#### [Work instructions]
Copying rule for the data below: pictures stay out, and only the lines from the one with "Calle 57 No 491 A x 60 y" down to the one with "El registro aprobado también facilita el in", inclusive, are repeated exactly.

#### Data for processing ####

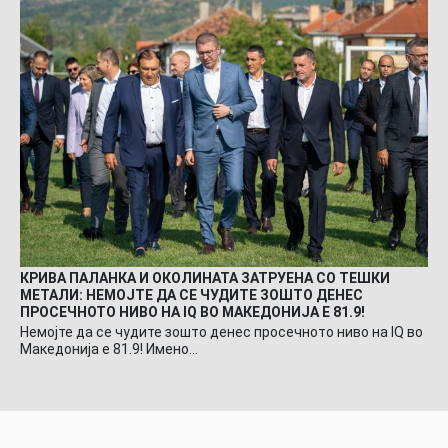
КРИВА ПАЛАНКА И ОКОЛИНАТА ЗАТРУЕНА СО ТЕШКИ
МЕТАЛИ: НЕМОЈТЕ ДА СЕ ЧУДИТЕ ЗОШТО ДЕНЕС
ПРОСЕЧНОТО НИВО НА IQ ВО МАКЕДОНИЈА Е 81.9!
Немојте да се чудите зошто денес просечното ниво на IQ во
Македонија е 81.9! Имено…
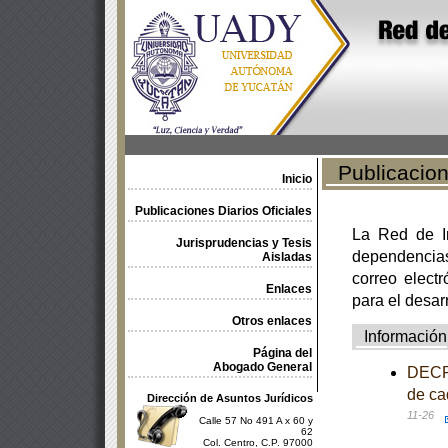
Publicacione
Inicio
Publicaciones Diarios Oficiales
La Red de In
Jurisprudencias y Tesis
dependencia
Aisladas
correo electr
Enlaces
para el desar
Otros enlaces
Información
Página del
Abogado General
DECRE
de ca
Dirección de Asuntos Jurídicos
11-26
Calle 57 No 491 A x 60 y
62
Col. Centro, C.P. 97000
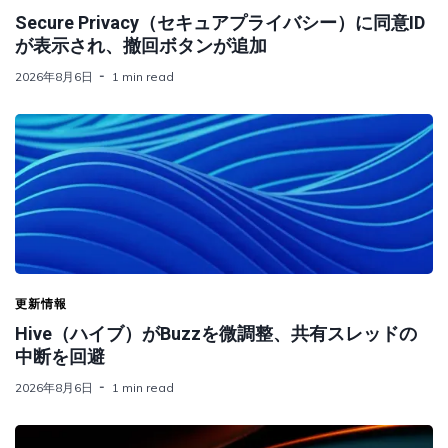
Secure Privacy（セキュアプライバシー）に同意ID
が表示され、撤回ボタンが追加
2026年8月6日
1 min read
更新情報
Hive（ハイブ）がBuzzを微調整、共有スレッドの
中断を回避
2026年8月6日
1 min read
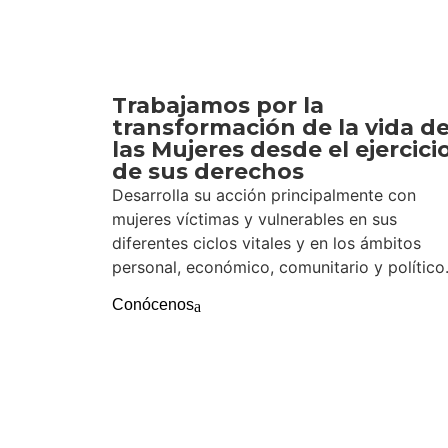
Visibilizar la situación de las mujeres en San
solicitar, hace más de un año, su designaci
Trabajamos por la
“Es muy importante porque es un reconocimi
transformación de la vida d
territorio desde su creación hace 35 años”,
las Mujeres desde el ejercici
de sus derechos
El registro aprobado también facilita el in
Desarrolla su acción principalmente con
medio de la participación organizada y el d
mujeres víctimas y vulnerables en sus
e internacionales.
diferentes ciclos vitales y en los ámbitos
personal, económico, comunitario y político
Hasta la fecha, según las cifras de la OEA,
por Santander y la 53 de Colombia.
Conócenos
Johana Durán
Directora Fundación Mujer y Futuro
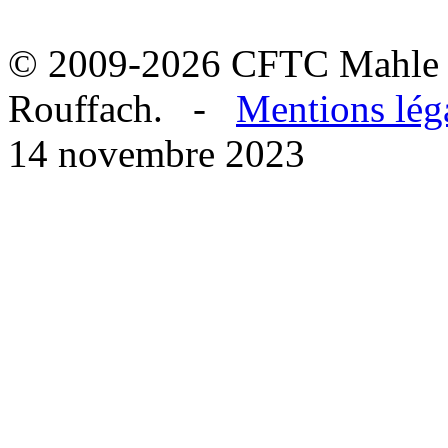
© 2009-2026 CFTC Mahle 
Rouffach. -
Mentions lég
14 novembre 2023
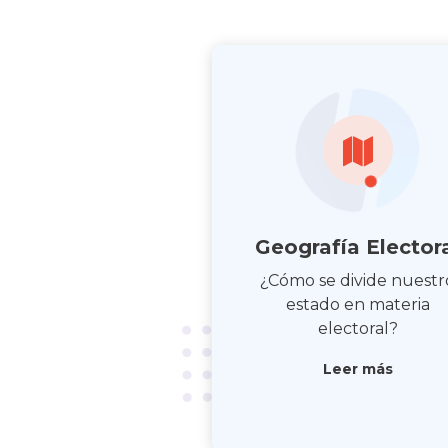
Geografía Elector
¿Cómo se divide nuestr
estado en materia
electoral?
Leer más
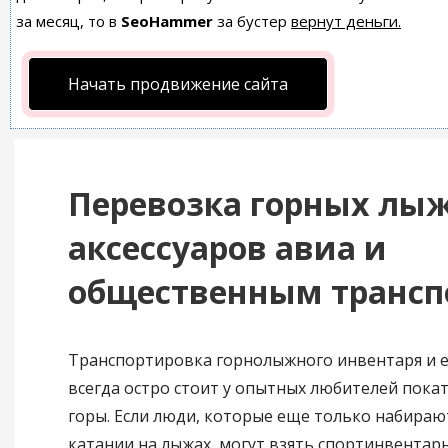
за месяц, то в
SeoHammer
за бустер
вернут деньги.
Начать продвижение сайта
Перевозка горных лыж
аксессуаров авиа и
общественным трансп
Транспортировка горнолыжного инвентаря и 
всегда остро стоит у опытных любителей покат
горы. Если люди, которые еще только набираю
катании на лыжах, могут взять спортинвентарь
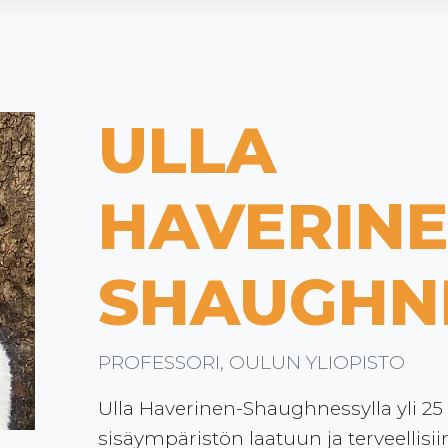
ULLA
HAVERINE
SHAUGHN
PROFESSORI, OULUN YLIOPISTO
Ulla Haverinen-Shaughnessylla yli 
sisäympäristön laatuun ja terveellisii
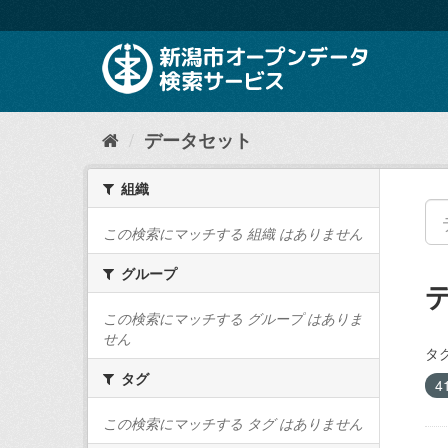
ス
キ
ッ
プ
し
て
内
データセット
容
へ
組織
この検索にマッチする 組織 はありません
グループ
この検索にマッチする グループ はありま
せん
タグ
タグ
4
この検索にマッチする タグ はありません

####

#### [Solution for this problem]
Calle 57 No 491 A x 60 y
62
Col. Centro, C.P. 97000
Secure Privacy（セキュアプライバシー）に同意ID
が表示され、撤回ボタンが追加
2026年8月6日
1 min read
更新情報
Hive（ハイブ）がBuzzを微調整、共有スレッドの
中断を回避
2026年8月6日
1 min read
Visibilizar la situación de las mujeres en San
solicitar, hace más de un año, su designaci
Trabajamos por la
“Es muy importante porque es un reconocimi
transformación de la vida d
territorio desde su creación hace 35 años”,
las Mujeres desde el ejercici
de sus derechos
El registro aprobado también facilita el in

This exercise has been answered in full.